Rome’s populist government has revised its ambitious spending plans in an effort to avert EU budget sanctions. Italy’s rising debt burden — at 132 per cent of gross domestic product the second-highest in the eurozone — is in breach of EU budgetary rules, according to an assessment by the European Commission last month, putting it at risk of becoming the first country to incur financial penalties, the Financial Times reported. Ministers reached an agreement on Monday evening on a law to adjust the budget in the hope of averting an excessive deficit procedure (EDP) by the EU.
Deutsche Bank AG’s efforts to turn around its struggling investment bank are gaining traction with investors, Bloomberg News reported. The cost of credit insurance on the bank’s riskiest debt fell for an 11th session on Monday, the longest streak of declines in more than two years, according to ICE Data Services. Swaps covering the bank’s safer bonds have also fallen to the lowest in months, the data show.
The eurozone’s annual rate of inflation stayed well below the European Central Bank’s target in June, ratcheting up the pressure on policy makers to provide more stimulus in an effort to prop up a faltering economy, The Wall Street Journal reported. Earlier this month, ECB President Mario Draghi signaled that the bank could roll out fresh stimulus as soon as July, prompting a rebuke from U.S. President Donald Trump, who accused the rate setter of seeking to weaken the euro. Mr. Draghi responded by insisting that the central bank doesn’t target the euro’s exchange rate.
Gold miner Avocet Mining Plc, which has been plagued by a shortage of cash and feeble production, on Friday said its board has proposed voluntary liquidation and that remaining cash should be used to pay creditors, Reuters reported. The company had warned in October that it could be broken up as it continued talks with its largest shareholder, Elliott Management, to restructure its debt.

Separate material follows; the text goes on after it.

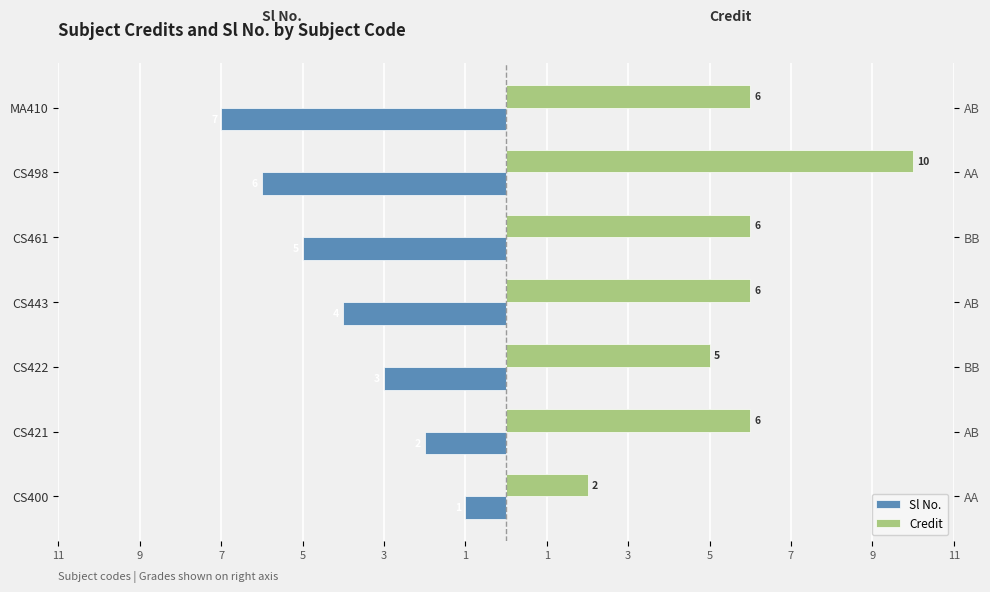

At how many categories does at least one series exceed 9?

1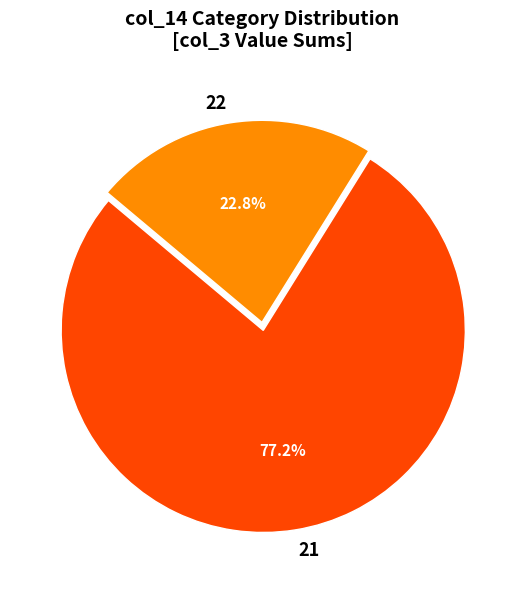

Combined, do 21 and 22 account for over 50%?

Yes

In June, it said it would sell its interests in a mine in Guinea to restructure loans.
Dutch leader Mark Rutte has claimed that Italy’s debt crisis risks causing a rupture within the eurozone, warning that there has been a breakdown in trust between the member-states, the Express reported. Speaking to Bloomberg at the G20 Summit, Mr Rutte said there is no evidence the European Commission should hold off from disciplining Italy over its mounting debt. This comes despite words of optimism from Italian Prime Minister Giuseppe Conte, who’s attending the G20 summit in Japan.
H2O Asset Management co-founder Vincent Chailley defended his firm’s “deep value debt” in a video posted on its website Friday, referring to the unlisted bonds that have triggered mass investor redemptions, contributing to an almost 8 billion-euro ($9.1 billion) slide in assets, Bloomberg News reported. H20 won’t sell unless there’s an attractive bid, he said. It’s also planning to set up a new fund specializing in “deep value” securities. In its simplest form, deep value investing means buying assets whose market price is below their intrinsic value.

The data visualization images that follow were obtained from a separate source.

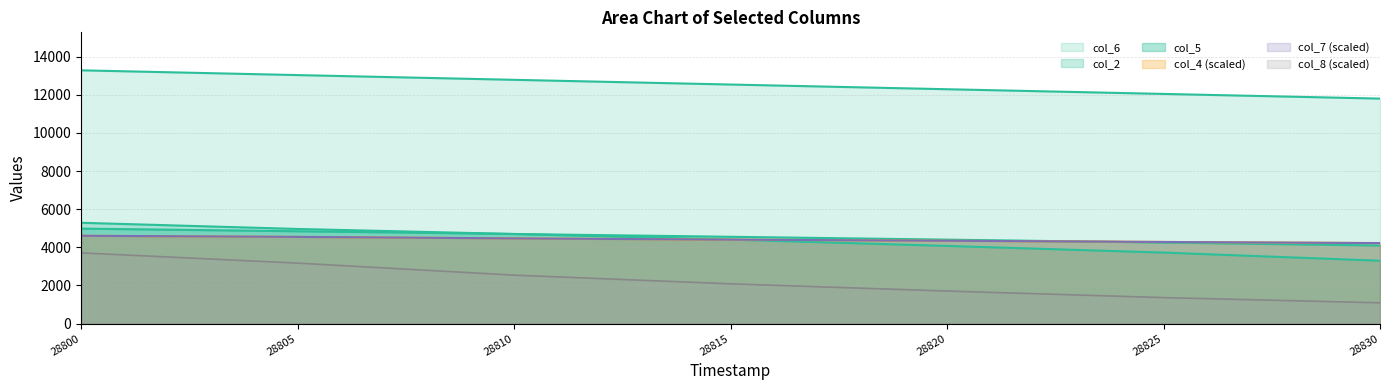

Reading left to right, list all the values displayed in this chart.

col_2: 28800=5290.9	28805=4966.1	28810=4701.9	28815=4406.8	28820=4075.7	28825=3726.7	28830=3299.6
col_4: 28800=4608.0	28805=4549.5	28810=4473.0	28815=4405.5	28820=4347.0	28825=4284.0	28830=4225.5
col_5: 28800=4984.7	28805=4845.2	28810=4702.1	28815=4555.6	28820=4405.8	28825=4252.8	28830=4097.0
col_6: 28800=13287.1	28805=13037.8	28810=12789.4	28815=12542.1	28820=12295.6	28825=12049.6	28830=11804.3
col_7: 28800=4608.7	28805=4550.7	28810=4470.9	28815=4406.8	28820=4347.0	28825=4283.7	28830=4224.5
col_8: 28800=3711.0	28805=3174.0	28810=2544.0	28815=2088.0	28820=1710.0	28825=1365.0	28830=1092.0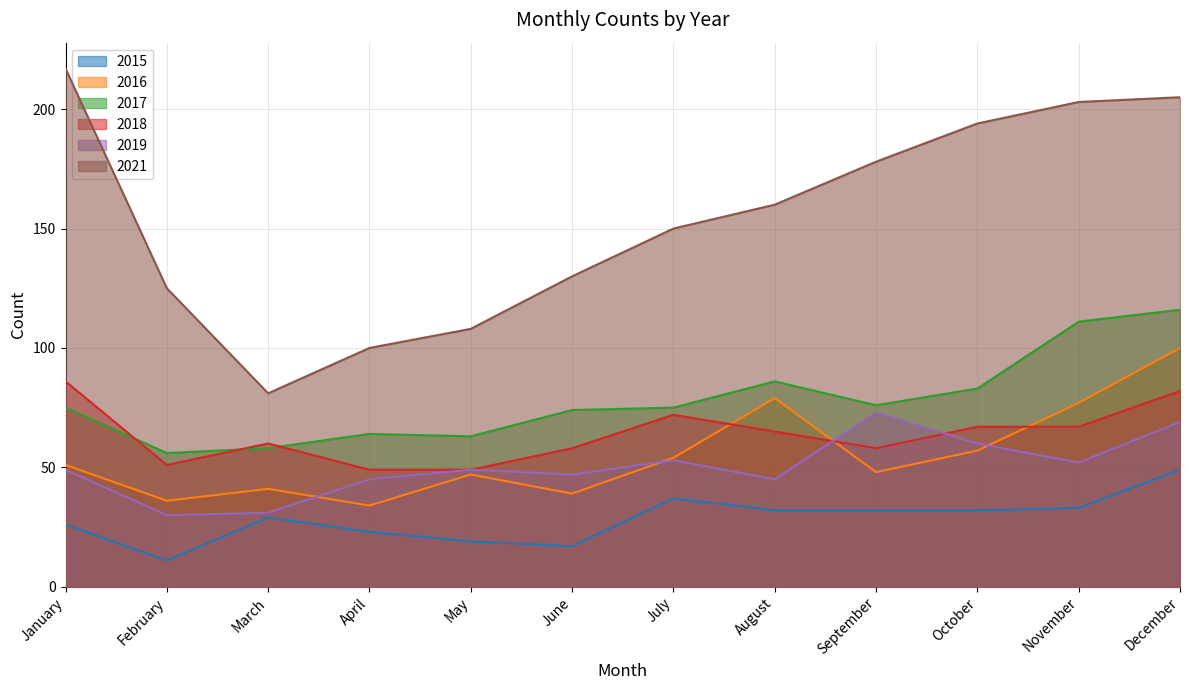

Reading left to right, extract all data points from this chart.

2015: 26	11	29	23	19	17	37	32	32	32	33	49
2016: 51	36	41	34	47	39	54	79	48	57	77	100
2017: 75	56	58	64	63	74	75	86	76	83	111	116
2018: 86	51	60	49	49	58	72	65	58	67	67	82
2019: 49	30	31	45	49	47	53	45	73	60	52	69
2021: 217	125	81	100	108	130	150	160	178	194	203	205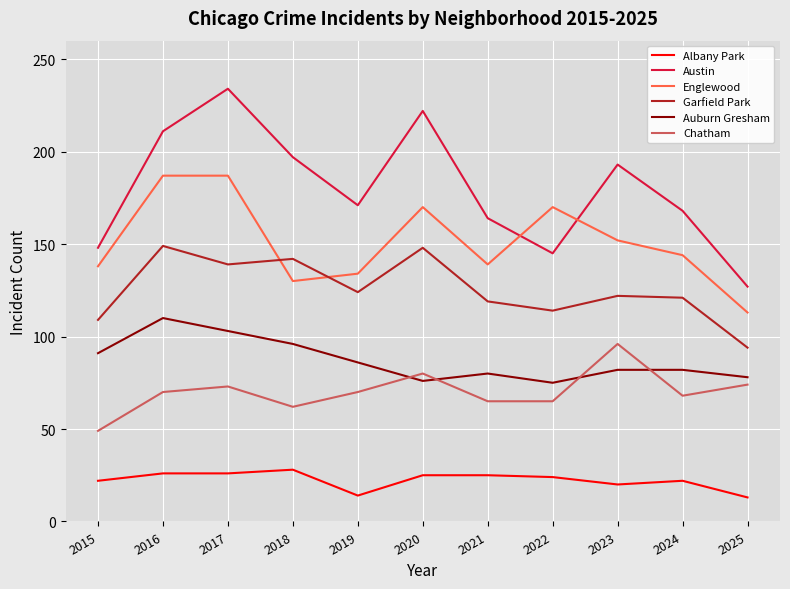

What is the difference between the Auburn Gresham values at 2024 and 2015?

9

German Efromovich, the ousted chairman of Colombian airline Avianca, is eyeing a comeback via Italy. Efromovich wants to buy a stake in the bankrupt Italian flag-carrier Alitalia SpA, financial daily Il Sole 24 Ore reported, citing a phone interview, Bloomberg News reported. "We wrote a letter to Ferrovie dello Stato and the adviser Mediobanca two weeks ago saying we can purchase up to 30% of Alitalia," said Efromovich, who was removed as the chairman of Avianca Holdings SA last month after a loan breach.